• [Instructions for the task] There are pictures in the records below; leave them out and set down exactly the lines from the one holding "fx_px: 1284" through the one holding "focal_mm: 7.5".

• [Data for review]
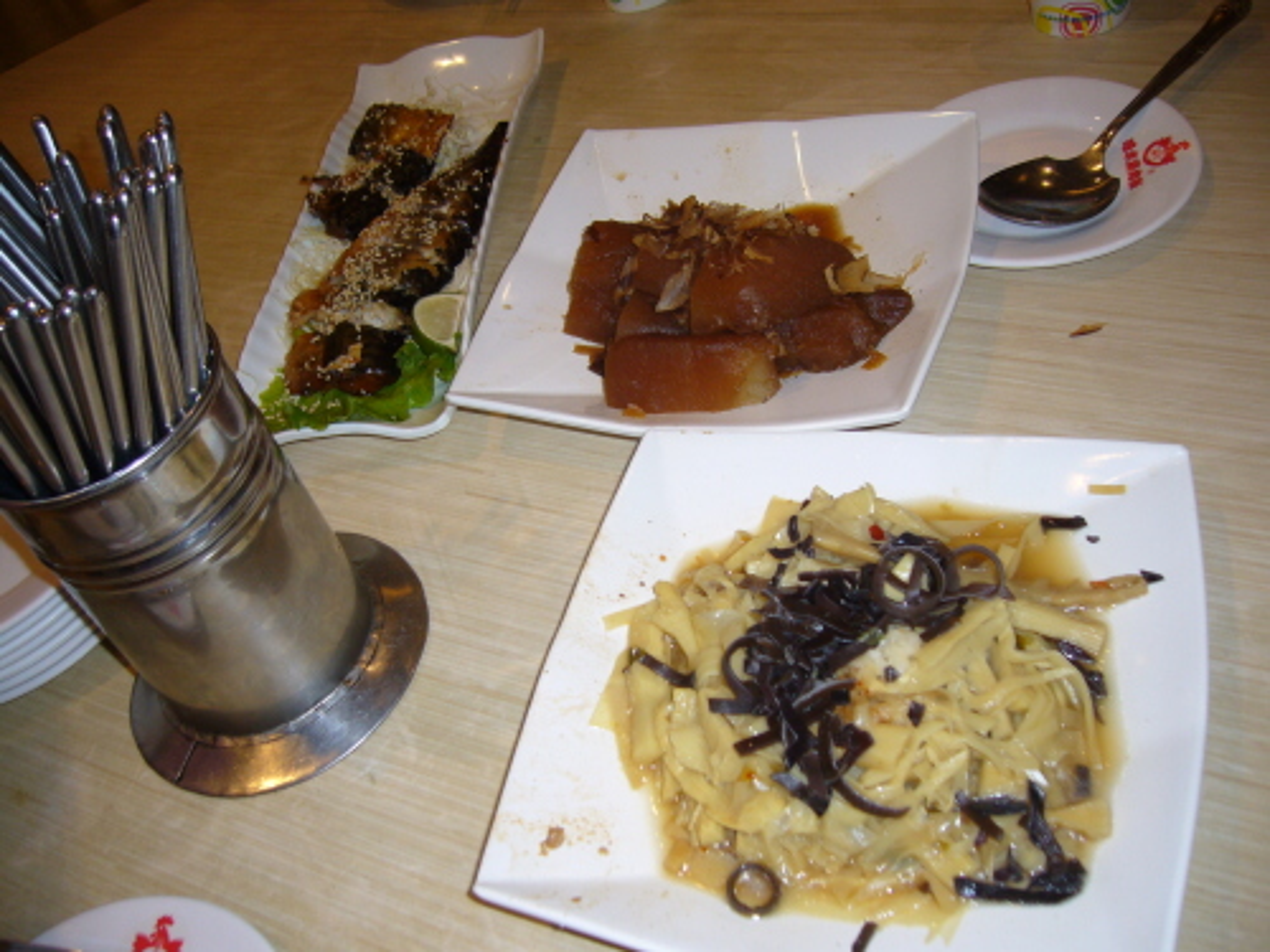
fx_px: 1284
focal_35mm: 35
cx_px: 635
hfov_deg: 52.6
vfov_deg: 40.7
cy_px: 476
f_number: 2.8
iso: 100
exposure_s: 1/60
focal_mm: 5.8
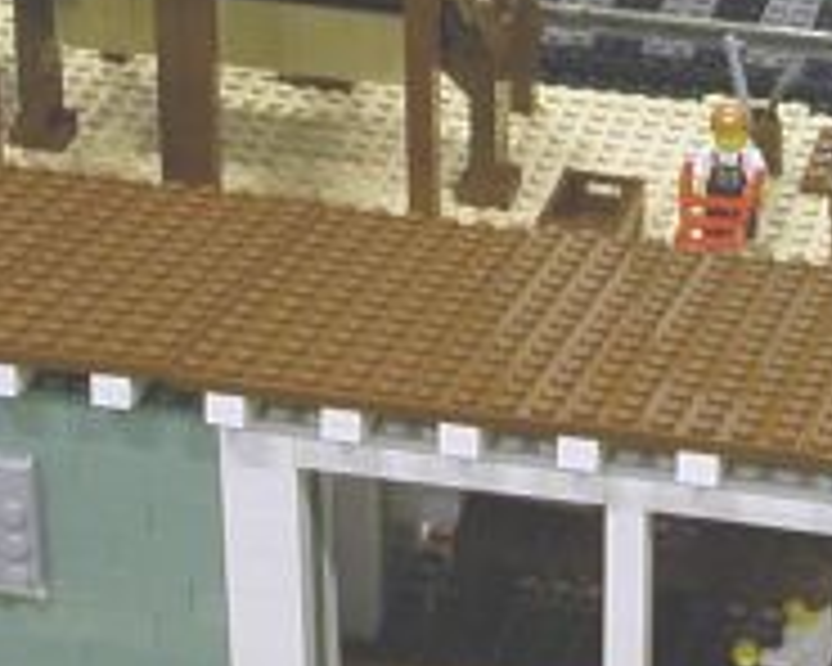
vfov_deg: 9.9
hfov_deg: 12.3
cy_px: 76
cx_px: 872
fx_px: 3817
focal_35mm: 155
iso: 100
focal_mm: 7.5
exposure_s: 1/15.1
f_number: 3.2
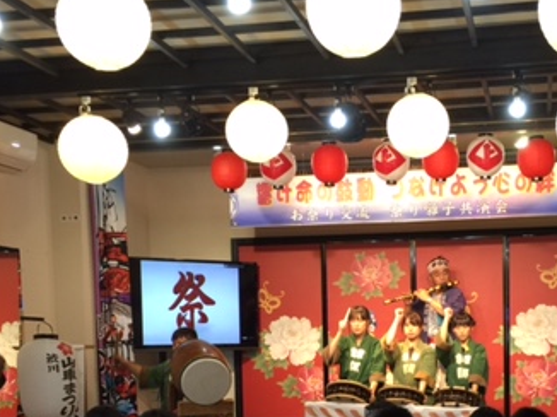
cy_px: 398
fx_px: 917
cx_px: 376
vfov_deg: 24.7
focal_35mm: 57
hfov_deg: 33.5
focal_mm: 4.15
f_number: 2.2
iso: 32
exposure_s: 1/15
* * *
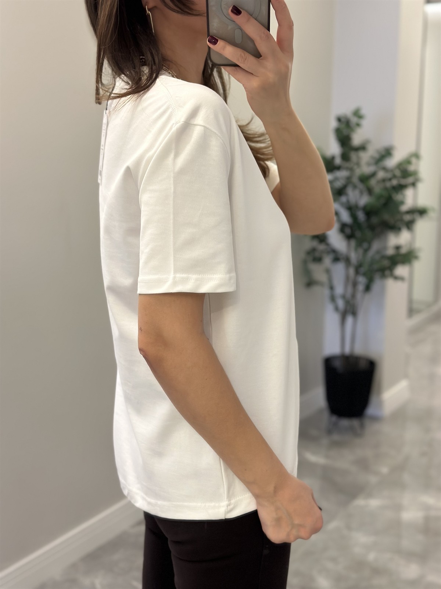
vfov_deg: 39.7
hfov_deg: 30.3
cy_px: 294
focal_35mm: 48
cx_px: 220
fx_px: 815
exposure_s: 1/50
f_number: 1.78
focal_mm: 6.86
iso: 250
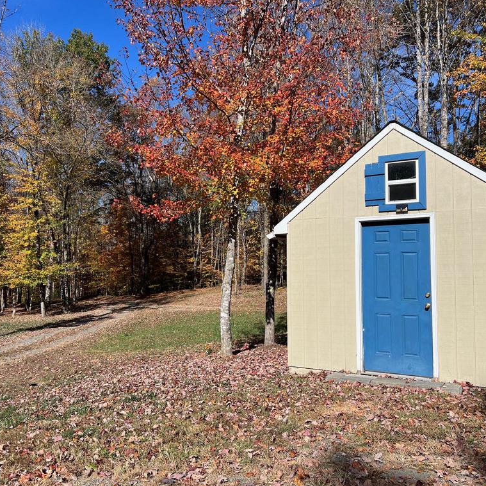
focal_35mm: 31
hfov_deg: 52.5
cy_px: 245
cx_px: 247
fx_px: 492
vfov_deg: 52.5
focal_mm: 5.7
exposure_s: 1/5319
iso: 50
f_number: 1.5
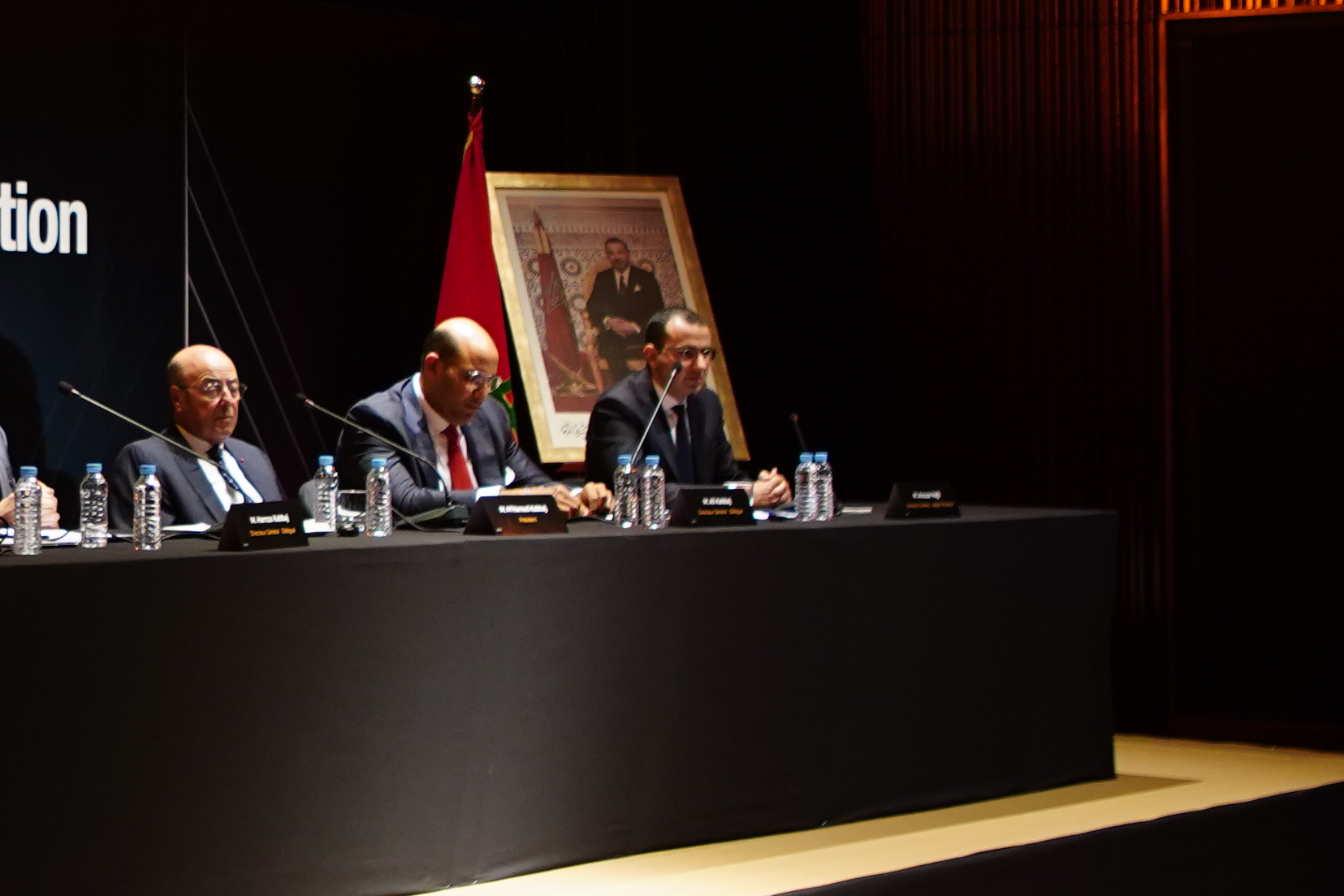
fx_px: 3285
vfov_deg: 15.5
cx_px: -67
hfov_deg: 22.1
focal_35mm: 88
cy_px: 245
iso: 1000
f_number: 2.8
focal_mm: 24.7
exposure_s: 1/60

• [Solution]
fx_px: 1284
focal_35mm: 35
cx_px: 635
hfov_deg: 52.6
vfov_deg: 40.7
cy_px: 476
f_number: 2.8
iso: 100
exposure_s: 1/60
focal_mm: 5.8
vfov_deg: 9.9
hfov_deg: 12.3
cy_px: 76
cx_px: 872
fx_px: 3817
focal_35mm: 155
iso: 100
focal_mm: 7.5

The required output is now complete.